Forty Years Later - Shellac for my chairs




How many of us used Shellac to treat our plain wooden floors in Sibu and in the homes along the Rajang Basin?

I lived in a wooden house in Kung Ping Road (later Brooke Drive)in Sibu for many years and the floors were all shellacked by my mother herself with our help. We would do it at night when everyone was asleep. At that time the term DIY was not in our dictionary. But at that impressionable age I was pretty proud of my mother. She did quite a lot of things from scratch and when I became a mother and wife later I could never rise to her level or standard.

Mum always believed that a shellac floor was tidier and easier to keep clean. And we used the real thing at that time having the crush the shellac flakes into the thinner and mixing it well. It was sticky and smelly but our floors were beautiful and memorable.

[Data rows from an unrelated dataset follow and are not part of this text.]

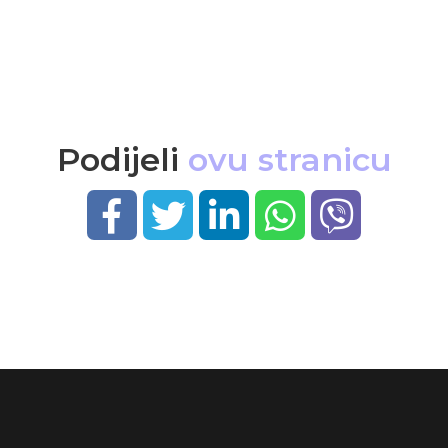
Podijeli
ovu stranicu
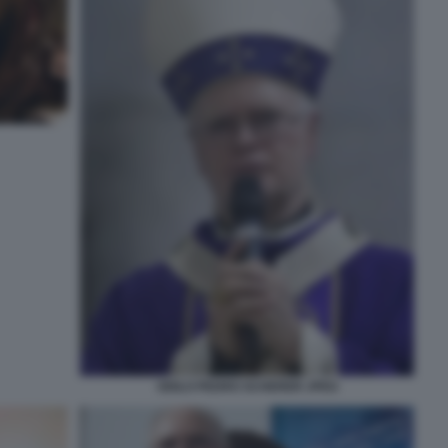
ODILO PEDRO SCHERER JPEG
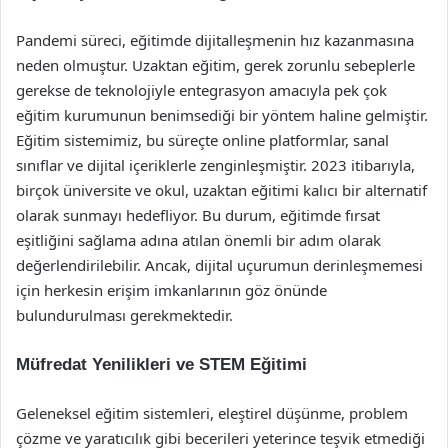
Pandemi süreci, eğitimde dijitalleşmenin hız kazanmasına
neden olmuştur. Uzaktan eğitim, gerek zorunlu sebeplerle
gerekse de teknolojiyle entegrasyon amacıyla pek çok
eğitim kurumunun benimsediği bir yöntem haline gelmiştir.
Eğitim sistemimiz, bu süreçte online platformlar, sanal
sınıflar ve dijital içeriklerle zenginleşmiştir. 2023 itibarıyla,
birçok üniversite ve okul, uzaktan eğitimi kalıcı bir alternatif
olarak sunmayı hedefliyor. Bu durum, eğitimde fırsat
eşitliğini sağlama adına atılan önemli bir adım olarak
değerlendirilebilir. Ancak, dijital uçurumun derinleşmemesi
için herkesin erişim imkanlarının göz önünde
bulundurulması gerekmektedir.
Müfredat Yenilikleri ve STEM Eğitimi
Geleneksel eğitim sistemleri, eleştirel düşünme, problem
çözme ve yaratıcılık gibi becerileri yeterince teşvik etmediği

Did you know that Shellac is a resin secreted by the female lac bug to form a cocoon, on trees in the forests of India and Thailand?

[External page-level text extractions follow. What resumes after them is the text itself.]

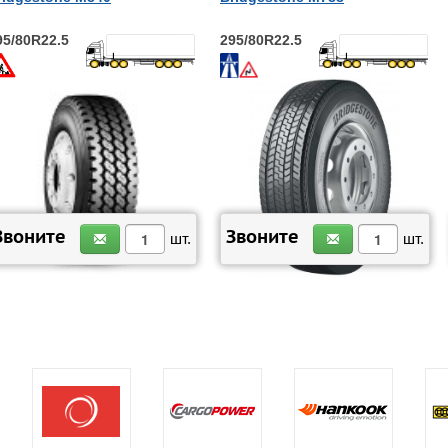
95/80R22.5
295/80R22.5
ЗАКАЗАТЬ
ЗАКАЗАТЬ
Звоните
Звоните
шт.
шт.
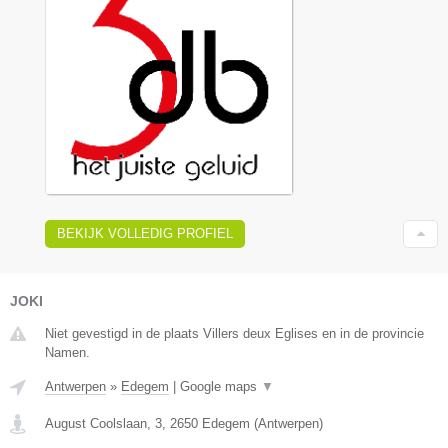
BEKIJK VOLLEDIG PROFIEL
JOKI
Niet gevestigd in de plaats Villers deux Eglises en in de provincie
Namen.
Antwerpen
»
Edegem
|
Google maps
▼
August Coolslaan, 3
,
2650
Edegem
(
Antwerpen
)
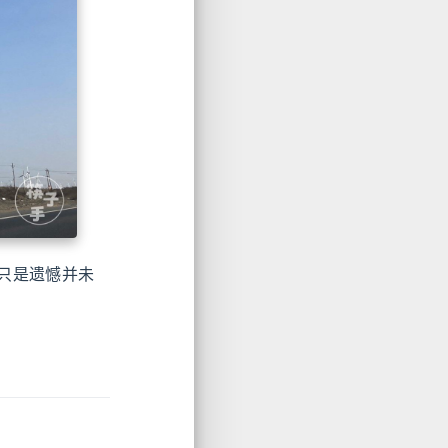
只是遗憾并未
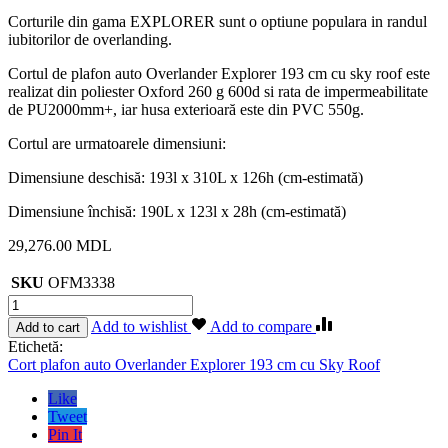
Corturile din gama EXPLORER sunt o optiune populara in randul
iubitorilor de overlanding.
Cortul de plafon auto Overlander Explorer 193 cm cu sky roof este
realizat din poliester Oxford 260 g 600d si rata de impermeabilitate
de PU2000mm+, iar husa exterioară este din PVC 550g.
Cortul are urmatoarele dimensiuni:
Dimensiune deschisă: 193l x 310L x 126h (cm-estimată)
Dimensiune închisă: 190L x 123l x 28h (cm-estimată)
29,276.00
MDL
SKU
OFM3338
Cantitate
Cort
Add to wishlist
Add to compare
Add to cart
plafon
Etichetă:
auto
Cort plafon auto Overlander Explorer 193 cm cu Sky Roof
Overlander
Explorer
Like
193
Tweet
cm
Pin It
cu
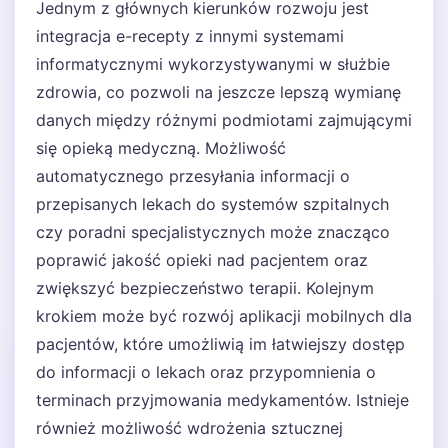
Jednym z głównych kierunków rozwoju jest
integracja e-recepty z innymi systemami
informatycznymi wykorzystywanymi w służbie
zdrowia, co pozwoli na jeszcze lepszą wymianę
danych między różnymi podmiotami zajmującymi
się opieką medyczną. Możliwość
automatycznego przesyłania informacji o
przepisanych lekach do systemów szpitalnych
czy poradni specjalistycznych może znacząco
poprawić jakość opieki nad pacjentem oraz
zwiększyć bezpieczeństwo terapii. Kolejnym
krokiem może być rozwój aplikacji mobilnych dla
pacjentów, które umożliwią im łatwiejszy dostęp
do informacji o lekach oraz przypomnienia o
terminach przyjmowania medykamentów. Istnieje
również możliwość wdrożenia sztucznej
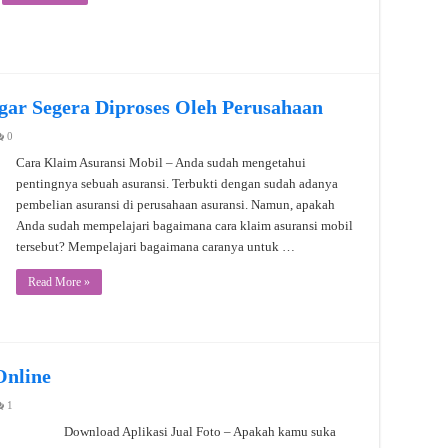
gar Segera Diproses Oleh Perusahaan
0
Cara Klaim Asuransi Mobil – Anda sudah mengetahui
pentingnya sebuah asuransi. Terbukti dengan sudah adanya
pembelian asuransi di perusahaan asuransi. Namun, apakah
Anda sudah mempelajari bagaimana cara klaim asuransi mobil
tersebut? Mempelajari bagaimana caranya untuk …
Read More »
Online
1
Download Aplikasi Jual Foto – Apakah kamu suka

It is processed and sold as dry flakes , which are dissolved in denatured alcohol to make liquid shellac, which is used as a brush-on colorant, food glaze and wood finish much like a combination of stain and polyurethane. Shellac functions as a tough all-natural primer, sanding sealer, tannin-blocker, odor-blocker, stain (pigment), and high-gloss varnish. Shellac was also once used in electrical applications as it possesses good insulation qualities and it seals out moisture.

It is also often the only historically-appropriate finish for early 20th-century hardwood floors, and wooden wall and ceiling paneling.

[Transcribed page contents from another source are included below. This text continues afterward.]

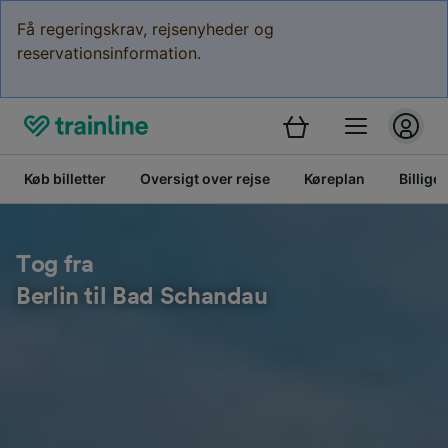
Få regeringskrav, rejsenyheder og
reservationsinformation.
Køb billetter
Oversigt over rejse
Køreplan
Billige 
Tog fra
Berlin til Bad Schandau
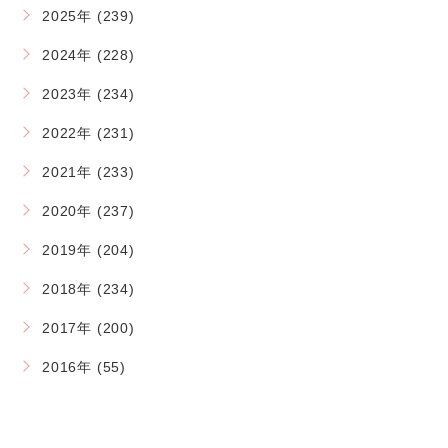
2025年 (239)
2024年 (228)
2023年 (234)
2022年 (231)
2021年 (233)
2020年 (237)
2019年 (204)
2018年 (234)
2017年 (200)
2016年 (55)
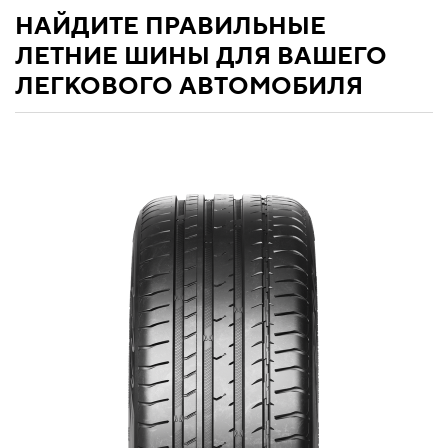
НАЙДИТЕ ПРАВИЛЬНЫЕ
ЛЕТНИЕ ШИНЫ ДЛЯ ВАШЕГО
ЛЕГКОВОГО АВТОМОБИЛЯ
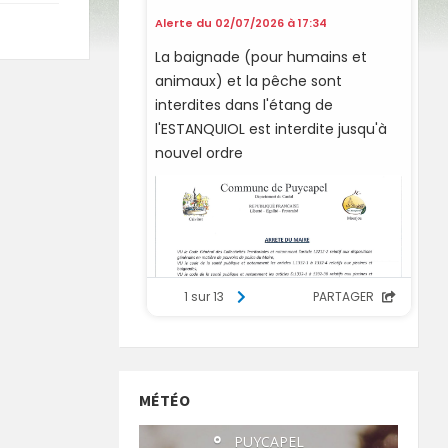
MÉTÉO
°
PUYCAPEL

From the time it replaced oil and wax finishes in the 1800s, shellac was the dominant wood finish in the western world until it was replaced by nitrocellulose lacquer in the 1920s and 1930s. It remained popular in the Southern United States through the 1950s and 1960s. It continues to be a popular candy glaze for pill shaped sweets such as Skittles.

A bottle of Shellac Flat, used to reduce the glossiness of shellac.Shellac comes in many warm colours, ranging from a very light blond ("platina") to a very dark brown ("garnet"), with all shades of brown and yellow and orange and red in between. The colour is influenced by the sap of the tree the lac bug is living on, as well as the time of harvest. Historically, the most commonly-sold shellac is called "orange shellac", and was used extensively as a combination stain and protectant on wood paneling and cabinetry in the 20th-century (see photo at right).

Shellac was once very common, being available any place paints or varnishes were sold (such as hardware stores). Cheaper, clear, more abrasion- and chemical-resistant items (such as polyurethane) have almost completely replaced it in the world of decorative residential wood finishing (such as for hardwood floors, wooden wainscoting and plank paneling, and kitchen cabinets). Such things, however, must be applied over a stain if the user wants the wood coloured; shellac wasn't applied over a stain, as it was orange/amber in colour by itself, and so functioned as a combination stain and protective topcoat. These modern chemicals, while some come closer than others, can never completely replicate the warm, inviting glow that shellac lends to wood. "Wax over shellac" (an application of buffed-on paste wax over several coats of shellac) is often regarded as the most beautiful finish for hardwood floors.[4]

Shellac flakes are hard to find now. Some specialty woodworking shops offer it as a special-order item. There are a few specialty companies dedicated exclusively to it, such as [1]. Zinsser offers a pre-mixed liquid preparation of waxy (non-dewaxed) shellac, in both "amber" (roughly Waxy Orange) and "clear" (roughly Waxy Platina), which is sold at Lowes and Home Depot.



Some interesting trivia :

It takes about 100,000 lac bugs to make 500 g of shellac flakes.
Shellac is UV-resistant, and does not darken as it ages (though the wood under it may do so on its own, as in the case of pine).
Shellac scratches less easily than lacquer, and damaged areas can easily be touched-up with another coat of shellac (unlike with polyurethane) because the new coat melds itself into the existing coat(s).